Escape Gray vs Willow Tree
Escape Gray and Willow Tree come from the same Sherwin-Williams collection. Both sit in the grey family, which is useful context if you're narrowing within a single hue direction. Their light reflectance values are nearly the same — 41 vs 41 — so neither will read significantly brighter or darker than the other. Both share a neutral character, which means they'll respond to light and surrounding materials in similar ways. A ΔE of 2.3 puts them in subtle territory — distinguishable in direct comparison, less so from across a room. Below you'll find 1 real-room photo comparison where both colors appear side by side, plus 5 simulated room previews.
Escape Gray vs Willow Tree in Real Spaces
1 real room side by side. Escape Gray and Willow Tree are close enough that the difference can be hard to judge from a chip alone — these photos show how each reads at scale, across different spaces and lighting conditions.
Living Room
A living room wall sees more varied light than almost any other surface in the house, which makes the choice between these two more nuanced than a chip suggests. At this scale the difference is subtle — you'd need them side by side, as shown here, to reliably tell them apart.
Color Details
Escape Gray vs Willow Tree Simulated Comparison
5 simulated room previews — drag the slider on each to see Escape Gray on one side and Willow Tree on the other.
Digital color is approximate. These simulations are generated from the manufacturer's hex values and overlaid on grayscale room photos — your screen's calibration, brightness, and viewing angle all affect how they render. Before committing to either color, test physical samples in your own space under the light you actually live with.
More Escape Gray comparisons
See how Escape Gray stacks up against other well-photographed colors across different brands and tones.
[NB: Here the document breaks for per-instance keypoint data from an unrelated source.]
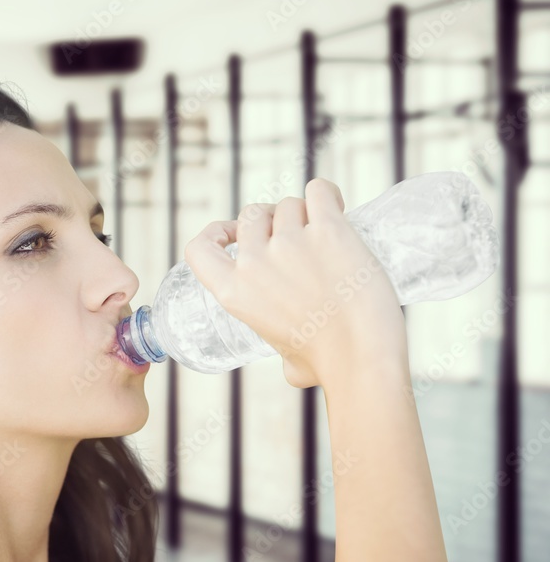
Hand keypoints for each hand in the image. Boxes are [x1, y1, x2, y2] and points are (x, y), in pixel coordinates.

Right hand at [183, 178, 407, 388]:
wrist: (362, 357)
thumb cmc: (327, 364)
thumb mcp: (283, 356)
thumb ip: (281, 352)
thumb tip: (293, 370)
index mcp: (234, 293)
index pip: (199, 248)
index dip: (216, 232)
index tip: (232, 232)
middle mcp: (255, 262)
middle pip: (252, 215)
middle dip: (271, 220)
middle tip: (295, 234)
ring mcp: (290, 243)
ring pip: (288, 204)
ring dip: (304, 212)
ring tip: (324, 233)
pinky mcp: (328, 230)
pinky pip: (318, 191)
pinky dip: (325, 194)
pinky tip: (335, 205)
White Dove reflects far more light (LRV 83 vs 41), opening up a space where Escape Gray encloses it.



At LRV 69 vs 41, Ammonite is decisively the brighter choice.



Escape Gray reflects far more light (LRV 41 vs 6), opening up a space where Iron Ore encloses it.



A 11-point LRV gap (52 vs 41) makes Purbeck Stone the marginally brighter of the two.



A 10-point LRV gap (41 vs 30) makes Escape Gray the marginally brighter of the two.



Mizzle reads slightly lighter (LRV 52 vs 41), a gap that shows most in low-lit rooms.



At LRV 60 vs 41, Agreeable Gray is decisively the brighter choice.



Accessible Beige reflects far more light (LRV 58 vs 41), opening up a space where Escape Gray encloses it.



Escape Gray reflects far more light (LRV 41 vs 27), opening up a space where Denim Drift encloses it.



Their light reflectance is nearly identical (LRV 43 vs 41), so neither reads brighter in a room.



At LRV 41 vs 4, Escape Gray is decisively the brighter choice.



Tranquil Dawn reflects far more light (LRV 55 vs 41), opening up a space where Escape Gray encloses it.



Escape Gray reflects far more light (LRV 41 vs 13), opening up a space where Bancha encloses it.



With LRVs of 44 and 41, the two reflect almost the same amount of light.



At LRV 84 vs 41, Pure White is decisively the brighter choice.



At LRV 41 vs 21, Escape Gray is decisively the brighter choice.



Balboa Mist reflects far more light (LRV 66 vs 41), opening up a space where Escape Gray encloses it.



Shoji White reflects far more light (LRV 74 vs 41), opening up a space where Escape Gray encloses it.



Snowbound reflects far more light (LRV 83 vs 41), opening up a space where Escape Gray encloses it.



Escape Gray reflects far more light (LRV 41 vs 12), opening up a space where Pewter Green encloses it.



Skimming Stone reflects far more light (LRV 68 vs 41), opening up a space where Escape Gray encloses it.



Their light reflectance is nearly identical (LRV 41 vs 41), so neither reads brighter in a room.



At LRV 68 vs 41, Calamine is decisively the brighter choice.



At LRV 41 vs 25, Escape Gray is decisively the brighter choice.



Escape Gray reflects far more light (LRV 41 vs 12), opening up a space where Vintage Vogue encloses it.



Saybrook Sage reads slightly lighter (LRV 45 vs 41), a gap that shows most in low-lit rooms.



A 9-point LRV gap (41 vs 31) makes Escape Gray the marginally brighter of the two.



At LRV 41 vs 7, Escape Gray is decisively the brighter choice.



At LRV 41 vs 24, Escape Gray is decisively the brighter choice.



At LRV 57 vs 41, Guilford Green is decisively the brighter choice.